No es recomendable, pues, dejar por entero en manos de
científicos y técnicos la solución de los
problemas mencionados ni desesperar de toda solución. De
hecho hay razones para la esperanza. En la actualidad, por
ejemplo, estamos en condiciones de afrontar el debate
ecológico en términos menos partidistas y menos
demagógicos que hace algunos años. Los
países desarrollados se muestran algo más
dispuestos – aunque desde luego todavía no lo
suficiente– a llevar la parte de la carga que les
corresponde sin dejar caer todo el peso en las espaldas de los
países pobres. Estos últimos a su vez empiezan a
ver que los problemas ecológicos no son problemas de ricos
que deben ser resueltos por los ricos, sino algo en
lo que todos estamos implicados y cuya solución va
también en su beneficio. El protocolo de Kioto, con todas
sus limitaciones, fue una consecuencia muy positiva de este
cambio de actitud.
Ahora bien, sea lo que sea lo que podamos hacer y sean
lo profundo que hayan de ser los cambios a realizar, éstos
no deberían venir impuestos desde arriba por una
estructura de poder central y autoritaria. Aun cuando resulte
mucho más complicado, para ser efectivos y duraderos, los
cambios deberían ser establecidos democráticamente.
Una restricción de libertades individuales como la que con
toda seguridad comportarán algunas de las medidas a tomar
sólo contará con la colaboración de los
ciudadanos si éstos las sienten como una necesidad
legitimada y no como una imposición injusta. La poca
experiencia de la que se dispone enseña además que
el control democrático de la técnica es mejor que
el burocrático o que el tecnocrático.
Es evidente que todo ello exige una modificación
radical de muchas de las ideas éticas, económicas,
políticas, filosóficas, etc. que inspiran nuestra
conducta actual. La tecnología moderna ha aumentado el
poder del hombre hasta cotas que pocos se atrevieron a imaginar,
y el aumento de poder, como se ha dicho muchas veces, significa
un aumento de la responsabilidad. El ámbito de nuestras
responsabilidades se ha ampliado como consecuencia de la
técnica y todavía, sin embargo, no estamos
dispuestos a reconocer como propias esas responsabilidades
nuevas. Parafraseando a R. Ingarden (1980), somos responsables de
cosas cuya responsabilidad no asumimos. Una de las primeras
manifestaciones del cambio de ideas mencionado debería ser
el conocimiento y la asunción de nuestras nuevas
responsabilidades.
2. LA
TECNOLOGÍA TIENDE A DILUIR LA
RESPONSABILIDAD
Existen grandes obstáculos para llevar a cabo una
tarea semejante. La rapidez de las transformaciones sociales
producidas por la tecnología en las décadas
recientes ha hecho que muchos individuos no alcancen a entender
correctamente lo que sucede a su alrededor e incluso se sientan
enajenados de todo el proceso de desarrollo
científico-técnico. Han perdido el marco más
o menos estable de roles en el que se encontraban y aún no
saben cómo responder ante la realidad que se les presenta.

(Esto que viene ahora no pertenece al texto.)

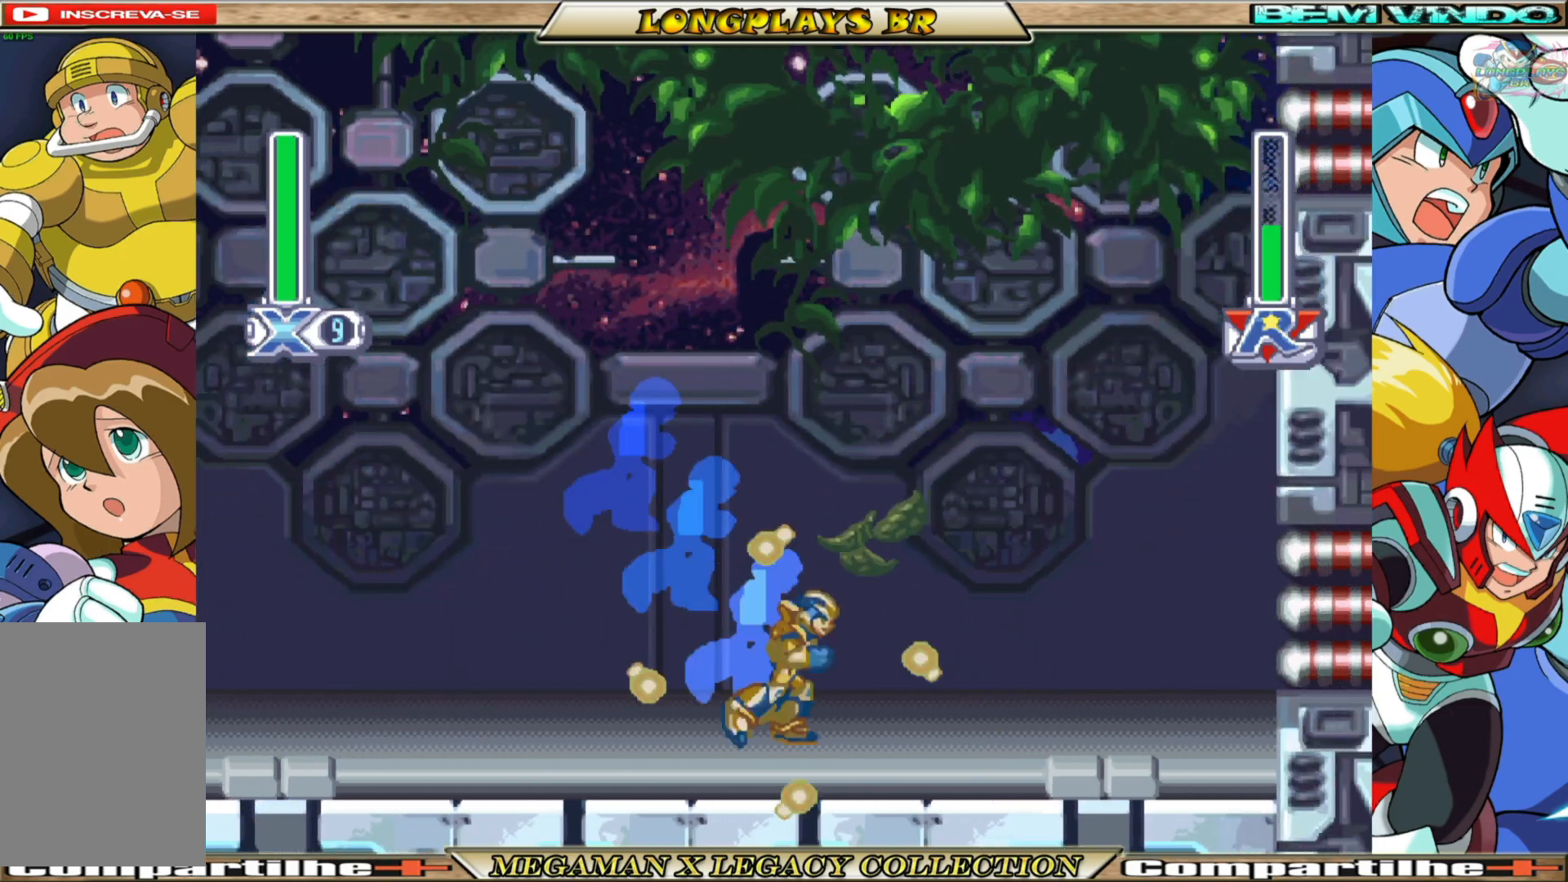
{"buttons": ["B", "X", "DPAD_LEFT"], "left_stick": "center", "right_stick": "center", "events": [[17, "DPAD_RIGHT", "up"], [150, "DPAD_LEFT", "down"], [383, "B", "down"]]}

Las situaciones creadas por los avances tecnológicos, en
especial en el campo de las biotecnologías,
son tan diferentes de las que eran factibles hasta hace poco que
los legisladores corren tras ellas siquiera sea para
proporcionarles una regulación mínima. Ante tales
cambios cunde la desorientación y es difícil saber
con claridad dónde estamos y a dónde nos dirigimos.
Parece como si en el río revuelto del progreso
tecnológico lo que de verdad interesara fuera la
realización efectiva de todas las posibilidades a nuestro
alcance. Aquí como en ninguna otra parte está
vigente ese atributo que Vattimo (1986) asigna a la modernidad:
el valor de lo nuevo o la novedad como valor. Mientras tanto el
análisis de las consecuencias, el reparto de
responsabilidades y el señalamiento de las obligaciones
queda para un momento posterior. Se podría decir,
parafraseando a Napoleón, on invente, puis on
voit.
Pero además, cuando llega la hora, si es que
llega, de rendir cuentas por los efectos negativos, nadie quiere
darse por aludido. Los ciudadanos culpan a los técnicos y
científicos, éstos culpan a los políticos,
los políticos culpan a los productores y los productores
culpan al mercado (es decir, a los ciudadanos), con lo cual el
círculo se cierra. Con un espíritu pilatosiano que
afecta a todos, la responsabilidad es atribuida siempre a los
demás.4
Hay razones de fondo que explican la dilución que
la tecnología hace de las responsabilidades. Por sus
propias características la tecnología actual
proporciona múltiples justificaciones a aquellos que
quieren eludirlas a toda costa. Citemos algunas de esas
características:
a) La red de relaciones dentro del sistema
técnico se ha hecho tan intrincada que las acciones se
vuelven impersonales. Entre el agente y el resultado de su
acción se interpone una compleja serie de procesos que
alejan a aquél de los efectos reales que causa o
contribuye a causar, impidiendo incluso que llegue a conocerlos.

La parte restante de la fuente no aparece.